Thursday, June 12, 2014

Anyone get the feeling Colombia is like Guatemala?

In 1995, the Guatemalan government was engaged in talks with the URNG in order to end the country's three-decade-plus civil war. Today, the Colombian government is working to end the five decade conflict with the Revolutionary Armed Forces of Colombia. Both conflicts saw the deaths of over 200,000 citizens killed.

The 1995 elections were a pre-referendum on the negotiated settlement/surrender that would come the next year. While all Guatemalan political parties committed themselves to continuing to pursue peace with the URNG, it was obvious that the path to peace would be much more difficult should the FRG's Alfonso Portillo emerge victorious. Instead, the pro-peace PAN and Alvaro Arzu emerged with a 51 to 49 percent victory and the peace process continued.

One of the reasons why we believe the Guatemalan and Colombia wars lasted so long is that, unlike the Salvadoran conflict, the elites in both countries were against them (See Rettberg 2007). While the Colombia elite is by no means fully behind the peace process, there is greater support from them than there has been in the past. Elements of the military are split as well. There were important relationships between the Guatemalan guerrillas and the country's military at the individual level that I'm not sure exists in Colombia which could prove problematic if/when snags develop.

Unlike the last serious effort at peace in Colombia, the US is behind these negotiations as well. The US and the international community were fully supportive of the peace process in Guatemala, perhaps more than Guatemalans.

The accords were celebrated in Guatemala one year after the 1995 elections. At that point, the URNG turned its attention towards transforming itself into a political party. It was an overwhelming challenge made more difficult by the fact that it had to simultaneously lobby for society to go out and vote in support of constitutional reforms in 1998. Like Guatemala and unlike El Salvador, Colombians will have to approve several aspects of the peace agreement through the ballot box. In Guatemala, the accords failed as the country's elites demagogued the issued and convinced people that their passage would forever divide the country along ethnic lines. In Colombia, it is possible that the pro-peace Santos wins, the accords are signed, and then the people vote against them - just like in Guatemala!

In Guatemala, the weakened guerrillas never seriously considered rearming because of the failed to approve the constitutional reforms or to implement other aspects of the peace accords. I don't know if that would be the case in Colombia where the guerrillas are much stronger than their Guatemalan counterparts.

Finally, with the arrival of victims of the armed conflict at the table in the Colombian negotiations, the situation reminds me to a certain extent with the Guatemalan case where civil society was involved through the Assembly of Civil Society (ASC). The ASC was much more supportive of the Guatemalan guerrillas but the involvement of more than just the rebels, government, military, elite, and international community a la El Salvador is notable.

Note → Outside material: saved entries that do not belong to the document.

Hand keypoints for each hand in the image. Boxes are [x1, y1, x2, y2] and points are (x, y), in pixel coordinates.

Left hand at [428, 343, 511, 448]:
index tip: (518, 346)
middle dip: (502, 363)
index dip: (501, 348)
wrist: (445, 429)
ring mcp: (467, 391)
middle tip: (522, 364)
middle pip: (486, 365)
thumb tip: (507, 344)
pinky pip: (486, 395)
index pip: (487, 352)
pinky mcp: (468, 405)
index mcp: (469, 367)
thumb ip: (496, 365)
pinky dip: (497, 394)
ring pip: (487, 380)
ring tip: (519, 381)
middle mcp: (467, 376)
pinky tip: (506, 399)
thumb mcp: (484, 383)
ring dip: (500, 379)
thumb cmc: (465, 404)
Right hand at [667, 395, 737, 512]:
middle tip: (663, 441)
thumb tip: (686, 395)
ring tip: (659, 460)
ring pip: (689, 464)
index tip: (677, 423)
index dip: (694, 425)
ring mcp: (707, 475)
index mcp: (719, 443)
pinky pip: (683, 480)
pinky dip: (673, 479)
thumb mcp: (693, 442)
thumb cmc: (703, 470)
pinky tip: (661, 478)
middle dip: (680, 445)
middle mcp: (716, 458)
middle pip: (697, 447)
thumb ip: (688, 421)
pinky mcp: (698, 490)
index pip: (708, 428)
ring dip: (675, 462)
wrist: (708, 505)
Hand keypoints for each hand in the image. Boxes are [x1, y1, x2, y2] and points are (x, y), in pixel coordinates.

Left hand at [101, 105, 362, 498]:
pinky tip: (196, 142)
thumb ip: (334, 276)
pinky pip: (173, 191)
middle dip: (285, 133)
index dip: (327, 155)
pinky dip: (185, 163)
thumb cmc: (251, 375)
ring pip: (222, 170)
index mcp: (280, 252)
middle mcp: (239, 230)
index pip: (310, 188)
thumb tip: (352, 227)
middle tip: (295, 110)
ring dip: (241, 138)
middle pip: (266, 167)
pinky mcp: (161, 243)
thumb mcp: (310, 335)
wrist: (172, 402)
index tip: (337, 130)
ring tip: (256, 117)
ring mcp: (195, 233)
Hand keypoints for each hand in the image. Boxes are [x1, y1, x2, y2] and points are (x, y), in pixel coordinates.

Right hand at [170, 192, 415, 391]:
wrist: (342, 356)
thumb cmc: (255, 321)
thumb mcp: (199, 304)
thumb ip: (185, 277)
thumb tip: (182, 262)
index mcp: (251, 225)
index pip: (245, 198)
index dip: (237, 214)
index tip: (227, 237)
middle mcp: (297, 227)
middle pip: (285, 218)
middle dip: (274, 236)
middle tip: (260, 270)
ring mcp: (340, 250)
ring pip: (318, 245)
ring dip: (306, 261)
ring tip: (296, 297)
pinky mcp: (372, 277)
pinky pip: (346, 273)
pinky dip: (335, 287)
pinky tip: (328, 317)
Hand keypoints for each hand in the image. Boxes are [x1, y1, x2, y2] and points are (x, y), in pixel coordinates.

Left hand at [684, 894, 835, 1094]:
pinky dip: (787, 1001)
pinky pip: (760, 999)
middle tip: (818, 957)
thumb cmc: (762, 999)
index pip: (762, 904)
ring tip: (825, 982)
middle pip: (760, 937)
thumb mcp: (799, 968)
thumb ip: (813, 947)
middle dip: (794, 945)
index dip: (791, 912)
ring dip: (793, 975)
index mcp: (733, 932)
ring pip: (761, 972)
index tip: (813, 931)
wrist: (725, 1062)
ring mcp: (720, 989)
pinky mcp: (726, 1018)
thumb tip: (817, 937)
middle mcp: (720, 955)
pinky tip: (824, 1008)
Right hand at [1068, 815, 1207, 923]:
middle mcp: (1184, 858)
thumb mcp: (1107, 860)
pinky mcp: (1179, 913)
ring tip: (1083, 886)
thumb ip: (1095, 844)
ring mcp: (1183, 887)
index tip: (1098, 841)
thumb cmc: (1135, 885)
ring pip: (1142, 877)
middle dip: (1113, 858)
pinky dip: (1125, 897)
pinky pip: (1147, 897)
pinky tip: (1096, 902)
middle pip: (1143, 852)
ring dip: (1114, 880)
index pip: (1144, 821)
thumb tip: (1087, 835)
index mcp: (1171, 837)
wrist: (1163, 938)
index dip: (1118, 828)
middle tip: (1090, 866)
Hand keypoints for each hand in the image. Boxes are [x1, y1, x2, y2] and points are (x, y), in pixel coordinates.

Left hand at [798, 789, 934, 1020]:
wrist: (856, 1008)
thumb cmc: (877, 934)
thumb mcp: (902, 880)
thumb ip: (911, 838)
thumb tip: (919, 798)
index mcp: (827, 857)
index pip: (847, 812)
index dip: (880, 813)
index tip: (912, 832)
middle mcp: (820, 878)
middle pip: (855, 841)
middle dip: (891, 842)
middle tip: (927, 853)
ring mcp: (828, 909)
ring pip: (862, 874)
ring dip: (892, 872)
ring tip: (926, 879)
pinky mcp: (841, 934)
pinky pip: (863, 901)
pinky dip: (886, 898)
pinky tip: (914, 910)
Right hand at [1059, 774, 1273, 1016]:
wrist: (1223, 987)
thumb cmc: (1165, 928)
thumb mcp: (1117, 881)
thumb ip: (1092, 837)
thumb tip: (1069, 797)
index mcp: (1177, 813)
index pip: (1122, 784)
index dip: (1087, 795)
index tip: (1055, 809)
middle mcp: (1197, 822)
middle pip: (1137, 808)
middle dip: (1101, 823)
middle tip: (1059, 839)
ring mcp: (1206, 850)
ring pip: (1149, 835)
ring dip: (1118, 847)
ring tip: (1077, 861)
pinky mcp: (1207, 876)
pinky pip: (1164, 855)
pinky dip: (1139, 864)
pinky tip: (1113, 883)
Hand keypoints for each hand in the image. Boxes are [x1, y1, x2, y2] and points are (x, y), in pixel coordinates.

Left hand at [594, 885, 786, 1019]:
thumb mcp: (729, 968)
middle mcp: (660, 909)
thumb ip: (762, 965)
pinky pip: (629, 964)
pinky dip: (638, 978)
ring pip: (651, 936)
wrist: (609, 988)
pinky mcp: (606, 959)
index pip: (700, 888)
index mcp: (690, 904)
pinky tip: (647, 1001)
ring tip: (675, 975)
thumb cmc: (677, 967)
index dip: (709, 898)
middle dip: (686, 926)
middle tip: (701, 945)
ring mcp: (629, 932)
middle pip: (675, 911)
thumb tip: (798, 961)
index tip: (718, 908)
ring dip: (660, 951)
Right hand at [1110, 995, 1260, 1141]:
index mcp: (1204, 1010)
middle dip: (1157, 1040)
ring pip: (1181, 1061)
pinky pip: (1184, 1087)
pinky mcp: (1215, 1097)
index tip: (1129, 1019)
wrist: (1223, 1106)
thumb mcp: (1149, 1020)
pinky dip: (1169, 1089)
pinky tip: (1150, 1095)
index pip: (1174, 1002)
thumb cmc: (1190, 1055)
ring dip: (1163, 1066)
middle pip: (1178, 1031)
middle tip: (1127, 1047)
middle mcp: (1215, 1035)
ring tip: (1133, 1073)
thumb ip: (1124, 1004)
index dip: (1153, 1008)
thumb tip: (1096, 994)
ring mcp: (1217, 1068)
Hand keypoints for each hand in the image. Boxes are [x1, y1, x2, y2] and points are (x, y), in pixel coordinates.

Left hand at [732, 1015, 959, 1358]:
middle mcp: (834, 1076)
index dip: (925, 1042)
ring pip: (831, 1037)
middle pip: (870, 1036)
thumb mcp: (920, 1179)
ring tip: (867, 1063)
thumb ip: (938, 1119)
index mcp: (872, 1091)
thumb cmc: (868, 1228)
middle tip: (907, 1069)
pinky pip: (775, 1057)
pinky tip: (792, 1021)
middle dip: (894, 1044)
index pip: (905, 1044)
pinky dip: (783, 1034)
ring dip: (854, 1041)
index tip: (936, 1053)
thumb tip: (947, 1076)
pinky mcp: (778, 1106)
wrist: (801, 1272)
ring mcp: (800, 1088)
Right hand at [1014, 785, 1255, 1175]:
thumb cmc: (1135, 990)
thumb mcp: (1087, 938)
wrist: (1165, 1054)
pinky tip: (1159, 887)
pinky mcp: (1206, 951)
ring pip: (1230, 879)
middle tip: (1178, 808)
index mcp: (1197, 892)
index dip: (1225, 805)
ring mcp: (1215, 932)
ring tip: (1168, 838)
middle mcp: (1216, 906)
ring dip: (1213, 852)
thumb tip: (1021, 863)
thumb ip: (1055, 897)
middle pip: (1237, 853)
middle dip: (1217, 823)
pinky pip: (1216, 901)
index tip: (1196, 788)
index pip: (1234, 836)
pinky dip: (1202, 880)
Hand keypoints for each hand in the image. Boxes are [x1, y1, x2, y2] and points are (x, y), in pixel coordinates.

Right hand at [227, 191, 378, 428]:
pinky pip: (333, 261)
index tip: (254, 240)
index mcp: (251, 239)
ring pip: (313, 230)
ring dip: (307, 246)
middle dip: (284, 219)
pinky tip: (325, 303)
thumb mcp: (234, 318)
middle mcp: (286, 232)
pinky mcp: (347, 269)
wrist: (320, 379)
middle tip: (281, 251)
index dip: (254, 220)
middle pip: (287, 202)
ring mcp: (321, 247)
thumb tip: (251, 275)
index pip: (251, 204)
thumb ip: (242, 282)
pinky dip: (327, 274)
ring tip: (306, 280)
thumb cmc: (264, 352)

I lean towards supporting a faulty peace than continued war (I'm a softy at heart). However, I asked someone recently if it was better that Santos lose the election this weekend rather than have him win and then have the peace defeated at the ballot box. Both scenarios are dangerous. While the election is what everyone should be focusing on at this moment, they cannot ignore the groundwork that is going to be needed to convince the Colombian people to go along with the peace, to transform the FARC into a nonviolent political actor, and to help Colombia take one more step towards being the region's most interesting country.